We found a number of old flat buttons of various sizes the first two times we worked this site and I managed to pull out one 1822 Large Cent in fair condition.  We were hoping/expecting to find at least a few seriously old silver coins as well. But that did not happen.  After that my buddy lost interest in the site and the next two times I hunted it, I was by myself.  On both of those hunts, I zeroed out with my AT Pro metal detector, finding no non-ferrous targets.

Recently I bought a Nokta Macro Simplex metal detector and decided about a week ago to take it out to this site and see if it could find anything the AT Pro had missed.  Boy, was I ever in for a surprise!   I got to the field about 1:30 in the afternoon, walked across the field to the cabin site and started to swing my new metal detector.  In about 10 minutes, I got a high-value signal in the copper coin range and dug up a flattened copper thimble.  It was not exactly a treasure but it did show what to expect from coin-sized copper objects in terms of the pitch of the audio and the number readout on the display.  After having zeroed out twice before it felt pretty good to dig that thimble.  Soon I got a very similar signal and dug a nice gold-plated flat button that had been made in England around 1810.  Impressed with this great start, I soon found another really small old brass button and… it was only about 10’ from the first one.   I was liking my new metal detector more and more as I methodically worked back and forth in 8’ wide rows.  About a half-hour after my last button find, I got a big iron signal and a bit of a high-value chirp and number readout with it.  I swung back and forth over the double-signal and wondered if a big piece of iron was hiding a piece of treasure.Putting my shovel to work, I popped out a great big single-bitted old axe head with a crack in one side of it.  Once that was dug, I rechecked the hole and got a crystal-clear high-pitched tone and a steady reading of 91 on the digital display.
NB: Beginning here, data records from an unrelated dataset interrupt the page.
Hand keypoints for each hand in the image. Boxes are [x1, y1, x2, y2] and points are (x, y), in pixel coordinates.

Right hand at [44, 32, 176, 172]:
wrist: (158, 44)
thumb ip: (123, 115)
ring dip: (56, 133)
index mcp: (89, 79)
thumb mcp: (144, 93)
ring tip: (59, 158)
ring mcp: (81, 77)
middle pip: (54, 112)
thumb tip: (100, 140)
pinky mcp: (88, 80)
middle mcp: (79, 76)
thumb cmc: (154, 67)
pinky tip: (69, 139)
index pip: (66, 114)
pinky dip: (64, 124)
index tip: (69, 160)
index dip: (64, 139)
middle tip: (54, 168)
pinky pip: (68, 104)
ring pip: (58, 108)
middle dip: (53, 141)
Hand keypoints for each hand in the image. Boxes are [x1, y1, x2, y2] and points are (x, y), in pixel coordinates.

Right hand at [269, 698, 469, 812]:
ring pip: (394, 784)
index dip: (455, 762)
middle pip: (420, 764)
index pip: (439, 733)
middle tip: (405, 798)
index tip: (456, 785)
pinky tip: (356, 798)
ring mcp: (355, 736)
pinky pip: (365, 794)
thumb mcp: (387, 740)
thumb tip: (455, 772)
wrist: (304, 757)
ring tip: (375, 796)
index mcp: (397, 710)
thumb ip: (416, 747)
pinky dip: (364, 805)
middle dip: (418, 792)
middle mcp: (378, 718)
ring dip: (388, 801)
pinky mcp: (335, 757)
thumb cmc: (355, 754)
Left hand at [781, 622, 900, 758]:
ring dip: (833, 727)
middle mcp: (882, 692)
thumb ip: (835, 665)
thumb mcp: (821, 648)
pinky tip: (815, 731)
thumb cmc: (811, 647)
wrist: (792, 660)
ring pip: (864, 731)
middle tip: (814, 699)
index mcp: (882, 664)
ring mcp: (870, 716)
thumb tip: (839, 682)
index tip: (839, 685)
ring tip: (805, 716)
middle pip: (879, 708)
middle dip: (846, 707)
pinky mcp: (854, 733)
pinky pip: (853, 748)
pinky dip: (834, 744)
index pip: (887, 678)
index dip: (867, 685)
The reading was so high I was sure that it must be an aluminum can in the hole tossed out of a tractor by some farmer while disking or planting. It was too big to be a small coin so I thought if it was NOT a crushed soft drink can it might be a silver dollar due to the high reading.  Well… that was not to be… it was not silver, but it was a keeper indeed… a beautiful 1845 Large Cent in excellent condition!  The Simplex had done a great job of separating the coin from the really big piece of iron!  I was really starting to love this new metal detector! 

My next find proved to be a modern zinc penny that was badly eaten up.  I suppose I lost it on a previous hunt on the site.  It does not take long for the strong chemical fertilizers in the field soil to seriously attack our newest coins made of zinc.
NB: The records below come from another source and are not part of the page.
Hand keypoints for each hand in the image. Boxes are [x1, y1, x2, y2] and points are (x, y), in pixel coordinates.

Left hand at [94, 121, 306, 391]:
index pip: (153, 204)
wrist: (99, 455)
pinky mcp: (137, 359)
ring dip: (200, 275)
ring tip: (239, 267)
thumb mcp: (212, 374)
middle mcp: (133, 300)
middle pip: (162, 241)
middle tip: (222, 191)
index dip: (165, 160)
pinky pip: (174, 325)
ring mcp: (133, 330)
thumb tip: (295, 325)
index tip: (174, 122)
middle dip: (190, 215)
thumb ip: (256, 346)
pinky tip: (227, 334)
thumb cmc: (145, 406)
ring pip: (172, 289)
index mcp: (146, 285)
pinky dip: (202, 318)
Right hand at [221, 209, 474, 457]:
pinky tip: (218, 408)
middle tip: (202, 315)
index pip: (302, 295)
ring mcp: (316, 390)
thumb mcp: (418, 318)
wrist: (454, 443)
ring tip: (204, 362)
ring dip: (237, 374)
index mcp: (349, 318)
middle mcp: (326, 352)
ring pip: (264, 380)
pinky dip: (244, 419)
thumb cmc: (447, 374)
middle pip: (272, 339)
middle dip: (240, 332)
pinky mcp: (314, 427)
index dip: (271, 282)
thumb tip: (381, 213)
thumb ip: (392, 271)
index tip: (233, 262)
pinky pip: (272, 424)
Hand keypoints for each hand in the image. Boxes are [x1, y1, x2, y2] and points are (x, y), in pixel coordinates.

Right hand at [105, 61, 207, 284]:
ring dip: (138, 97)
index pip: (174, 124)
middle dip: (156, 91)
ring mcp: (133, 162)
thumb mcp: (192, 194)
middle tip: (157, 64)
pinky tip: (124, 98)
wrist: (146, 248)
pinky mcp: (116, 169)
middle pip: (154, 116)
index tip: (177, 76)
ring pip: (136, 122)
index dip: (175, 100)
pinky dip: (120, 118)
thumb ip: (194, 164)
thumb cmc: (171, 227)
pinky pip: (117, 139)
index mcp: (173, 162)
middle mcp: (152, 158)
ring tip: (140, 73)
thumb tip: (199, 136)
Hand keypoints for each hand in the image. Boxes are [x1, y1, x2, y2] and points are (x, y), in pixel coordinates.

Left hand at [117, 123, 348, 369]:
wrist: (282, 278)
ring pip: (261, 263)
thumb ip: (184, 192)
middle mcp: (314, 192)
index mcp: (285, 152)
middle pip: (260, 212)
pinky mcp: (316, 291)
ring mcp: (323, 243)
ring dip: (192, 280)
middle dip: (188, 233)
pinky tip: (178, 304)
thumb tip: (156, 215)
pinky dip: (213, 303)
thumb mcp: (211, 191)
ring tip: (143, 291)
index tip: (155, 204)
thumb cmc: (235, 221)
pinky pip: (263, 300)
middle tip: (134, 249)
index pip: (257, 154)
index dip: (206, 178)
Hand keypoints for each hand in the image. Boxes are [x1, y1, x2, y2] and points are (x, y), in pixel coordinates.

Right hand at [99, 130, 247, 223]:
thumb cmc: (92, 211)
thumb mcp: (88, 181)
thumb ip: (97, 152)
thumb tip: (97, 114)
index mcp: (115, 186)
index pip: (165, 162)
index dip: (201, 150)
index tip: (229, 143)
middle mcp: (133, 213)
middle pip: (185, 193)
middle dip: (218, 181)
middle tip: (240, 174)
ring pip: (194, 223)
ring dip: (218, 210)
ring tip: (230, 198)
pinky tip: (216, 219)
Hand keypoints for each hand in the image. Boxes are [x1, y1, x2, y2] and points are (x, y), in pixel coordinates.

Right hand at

 I now had five keepers and it was a great day in this “Field of Glory” that had given up nothing on my last trip there… but as it turned out, I wasn’t done yet!  The field had one more treasure to give up to me that day. The first silver coin off this site was destined to elude me once again but I was going to go home with my first silver from it.  My last good signal I proved to be a very old SILVER-plated snuff spoon! What a great find! 

You just never know… WHAT you will find in the “Fields of Glory,” but… you have to hunt them to find it!  So get out in those fields and start swinging your metal detector… treasures await you!